3) Ganti-rugi dan atau pemindahan penduduk untuk rencana pengelolaan jangka panjang area tsb
menjadi once for all solution kalau menggunakan hasil no.2 di atas
Usulan saya: sudah saja semua penduduk yg terdampak di sekitar daerah tersebut ditambah
dengan yang dr survei tim independen Provinsi Jatim tahun lalu dan dari hasil evaluasi hazard
3D nanti, semua diganti-rugi sampai selesai dg menggunakan duit yg ada (pinjaman dr
pemerintah (?) yg nanti dibebankan pd Lapindo dan atau pengelola berikutnya)

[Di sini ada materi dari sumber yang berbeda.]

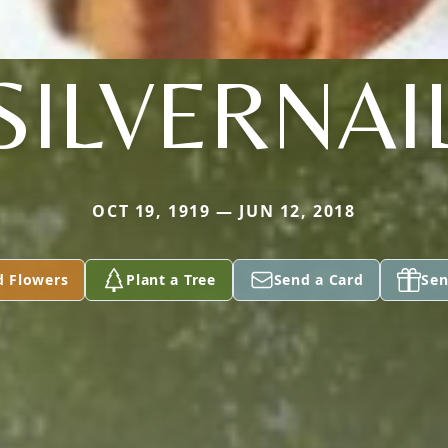
SILVERNAI
OCT 19, 1919 — JUN 12, 2018
d Flowers
Plant a Tree
Send a Card
Sen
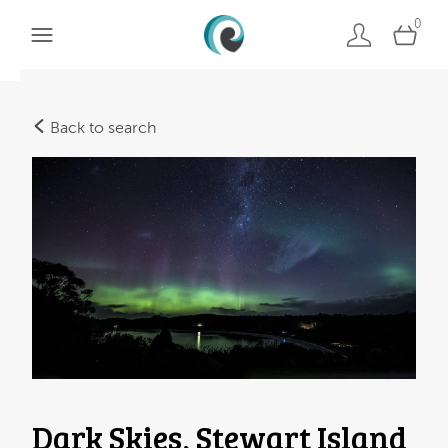
0
Back to search
Dark Skies, Stewart Island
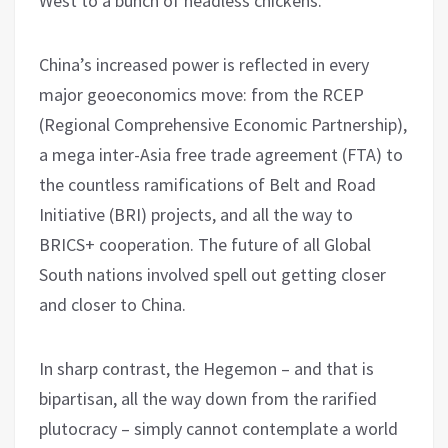
West to a bunch of headless chickens.
China’s increased power is reflected in every
major geoeconomics move: from the RCEP
(Regional Comprehensive Economic Partnership),
a mega inter-Asia free trade agreement (FTA) to
the countless ramifications of Belt and Road
Initiative (BRI) projects, and all the way to
BRICS+ cooperation. The future of all Global
South nations involved spell out getting closer
and closer to China.
In sharp contrast, the Hegemon – and that is
bipartisan, all the way down from the rarified
plutocracy – simply cannot contemplate a world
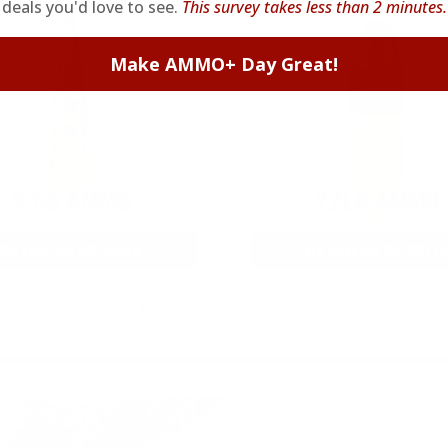
deals you'd love to see.
This survey takes less than 2 minutes.
Make AMMO+ Day Great!
5.56 AMMO
22LR AMMO
As Low As $0.42/rd
As Low As $0.06/rd
* Prices subject to availability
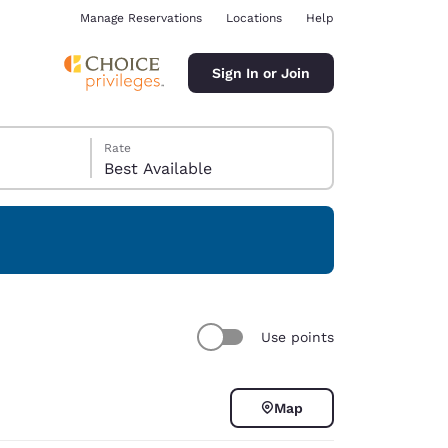
Manage Reservations
Locations
Help
Sign In or Join
Rate
Best Available
ina
Use points
Map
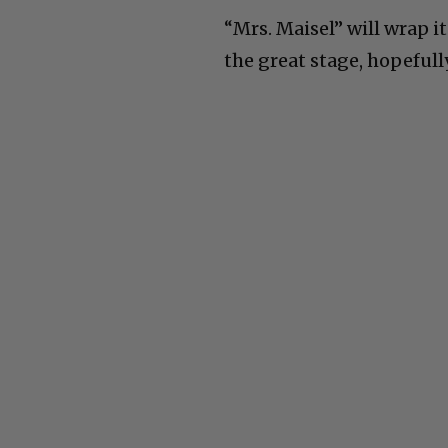
“Mrs. Maisel” will wrap 
the great stage, hopefully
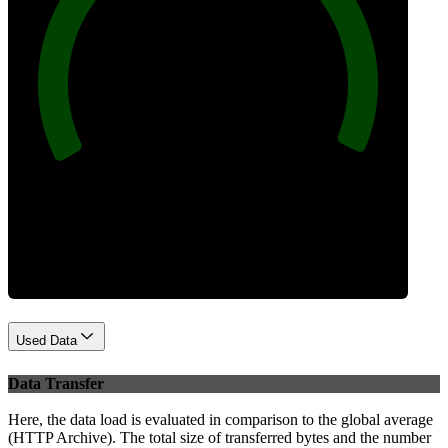
100
Best Practices
Used Data
Data Transfer
Here, the data load is evaluated in comparison to the global average
(HTTP Archive). The total size of transferred bytes and the number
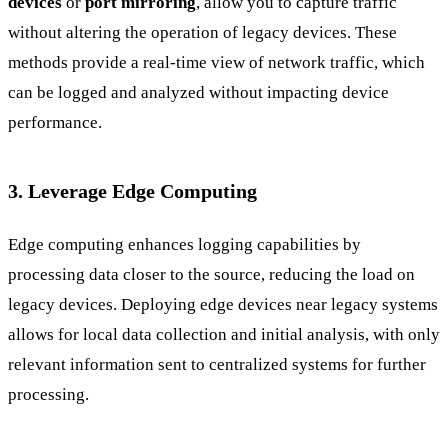
devices
or
port mirroring
, allow you to capture traffic
without altering the operation of legacy devices. These
methods provide a real-time view of network traffic, which
can be logged and analyzed without impacting device
performance.
3. Leverage Edge Computing
Edge computing enhances logging capabilities by
processing data closer to the source, reducing the load on
legacy devices. Deploying edge devices near legacy systems
allows for local data collection and initial analysis, with only
relevant information sent to centralized systems for further
processing.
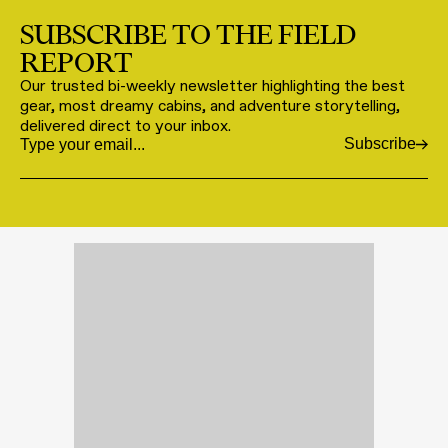
SUBSCRIBE TO THE FIELD
REPORT
Our trusted bi-weekly newsletter highlighting the best
gear, most dreamy cabins, and adventure storytelling,
delivered direct to your inbox.
Subscribe
Email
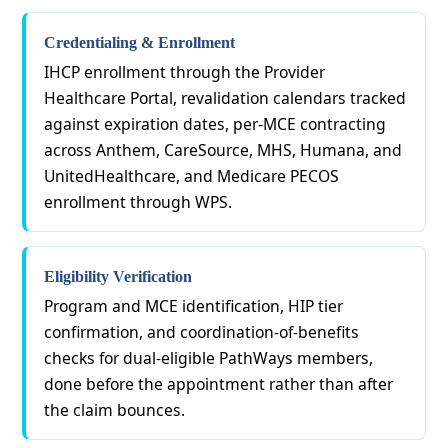
Credentialing & Enrollment
IHCP enrollment through the Provider
Healthcare Portal, revalidation calendars tracked
against expiration dates, per-MCE contracting
across Anthem, CareSource, MHS, Humana, and
UnitedHealthcare, and Medicare PECOS
enrollment through WPS.
Eligibility Verification
Program and MCE identification, HIP tier
confirmation, and coordination-of-benefits
checks for dual-eligible PathWays members,
done before the appointment rather than after
the claim bounces.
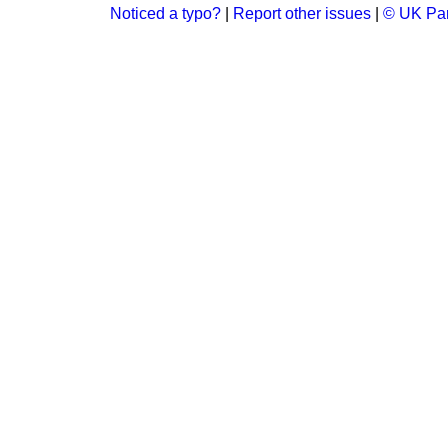
Noticed a typo?
|
Report other issues
|
© UK Par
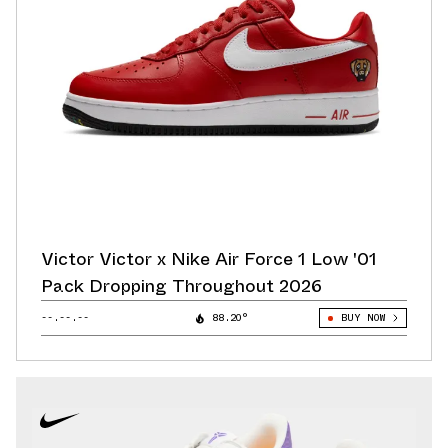
Victor Victor x Nike Air Force 1 Low '01
Pack Dropping Throughout 2026
--.--.--
88.20°
BUY NOW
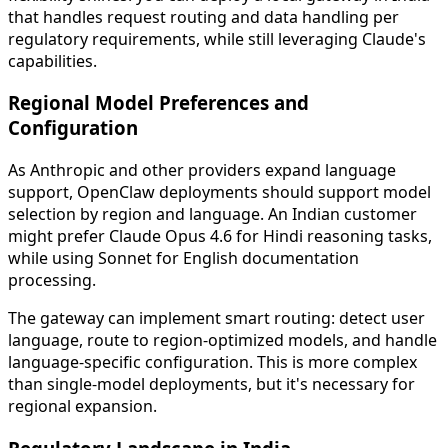
that handles request routing and data handling per
regulatory requirements, while still leveraging Claude's
capabilities.
Regional Model Preferences and
Configuration
As Anthropic and other providers expand language
support, OpenClaw deployments should support model
selection by region and language. An Indian customer
might prefer Claude Opus 4.6 for Hindi reasoning tasks,
while using Sonnet for English documentation
processing.
The gateway can implement smart routing: detect user
language, route to region-optimized models, and handle
language-specific configuration. This is more complex
than single-model deployments, but it's necessary for
regional expansion.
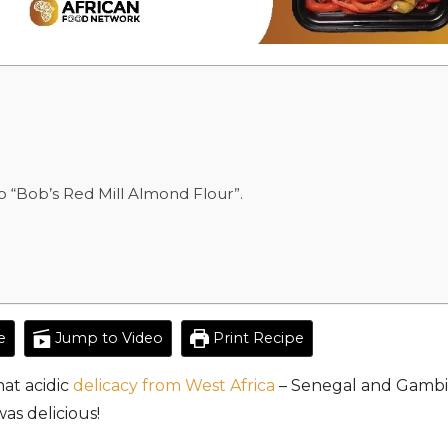
 “Bob’s Red Mill Almond Flour”.
e
Jump to Video
Print Recipe
at acidic
delicacy from West Africa
– Senegal and Gambia
was delicious!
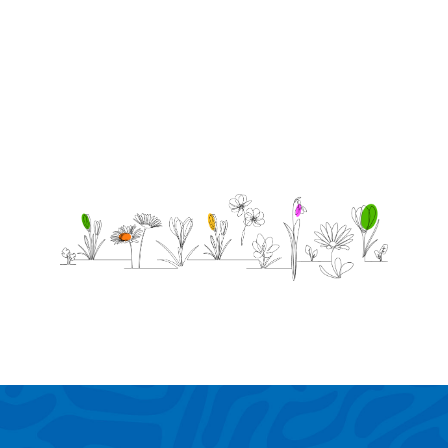
love u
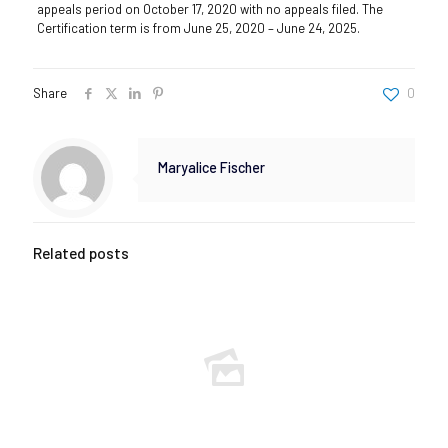
appeals period on October 17, 2020 with no appeals filed. The
Certification term is from June 25, 2020 – June 24, 2025.
Share
0
Maryalice Fischer
Related posts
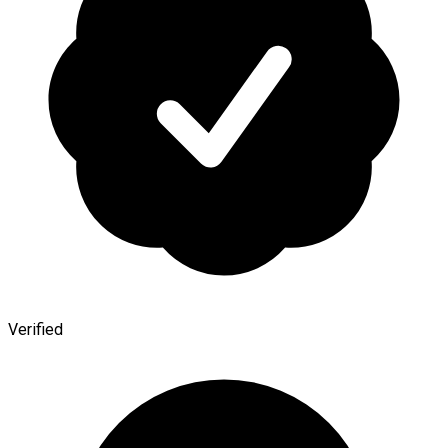
Verified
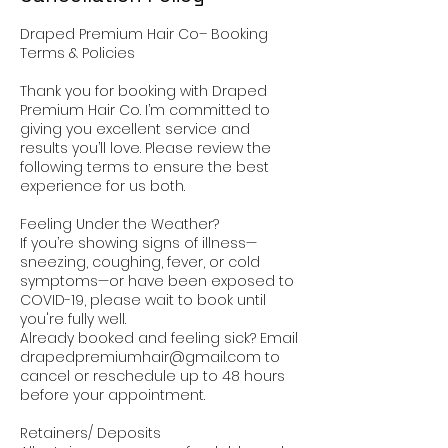
Draped Premium Hair Co– Booking
Terms & Policies
Thank you for booking with Draped
Premium Hair Co. I’m committed to
giving you excellent service and
results you’ll love. Please review the
following terms to ensure the best
experience for us both.
Feeling Under the Weather?
If you’re showing signs of illness—
sneezing, coughing, fever, or cold
symptoms—or have been exposed to
COVID-19, please wait to book until
you're fully well.
Already booked and feeling sick? Email
drapedpremiumhair@gmail.com to
cancel or reschedule up to 48 hours
before your appointment.
Retainers/ Deposits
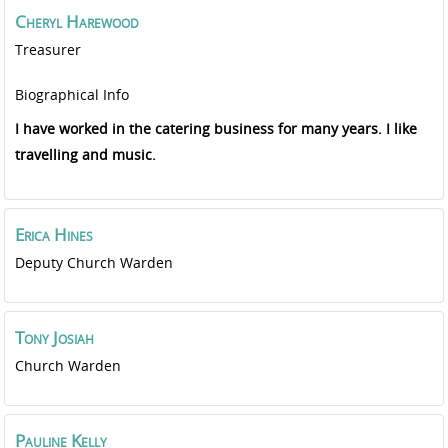
Cheryl
Harewood
Treasurer
Biographical Info
I have worked in the catering business for many years. I like
travelling and music.
Erica
Hines
Deputy Church Warden
Tony
Josiah
Church Warden
Pauline
Kelly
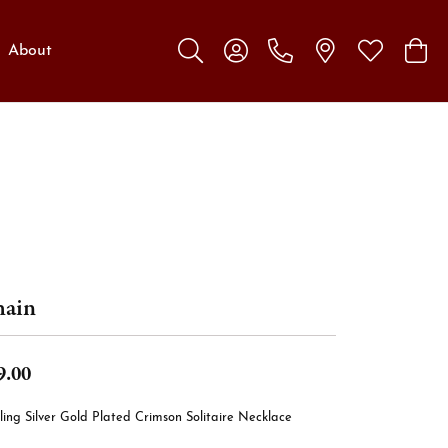
About
Toggle Search Menu
Toggle My Account Menu
Toggle My W
Toggl
ain
9.00
ling Silver Gold Plated Crimson Solitaire Necklace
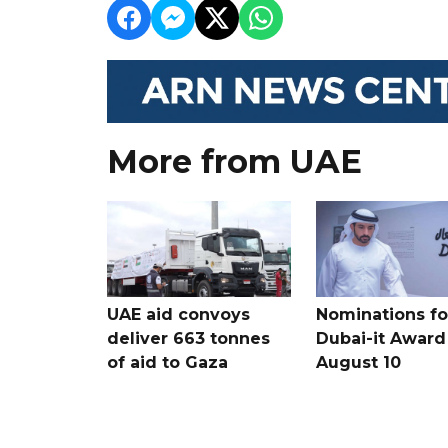
More from UAE
UAE aid convoys
Nominations for
deliver 663 tonnes
Dubai-it Award
of aid to Gaza
August 10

Kemudian, daerah yang ditinggalkan dikelola oleh badan khusus (otorita?) untuk riset, wisata,
maupun kegiatan eksplorasi lainnya bila memungkinkan
Sangat mungkin nantinya bisa dilakukan lagi eksplorasi dan eksploitasi potensi cadangan migas
di bawah daerah semburan lumpur tersebut. Karena probabilitas kehadiran cadangan migas
(terutama gas) sangat besar disini. Lapindo atau siapapun yang berminat membantu pemerintah
membereskan urusan ganti rugi dan evakuasi massal ini mungkin bisa berharap menghitunghitung return dari investasi sosialnya saat ini.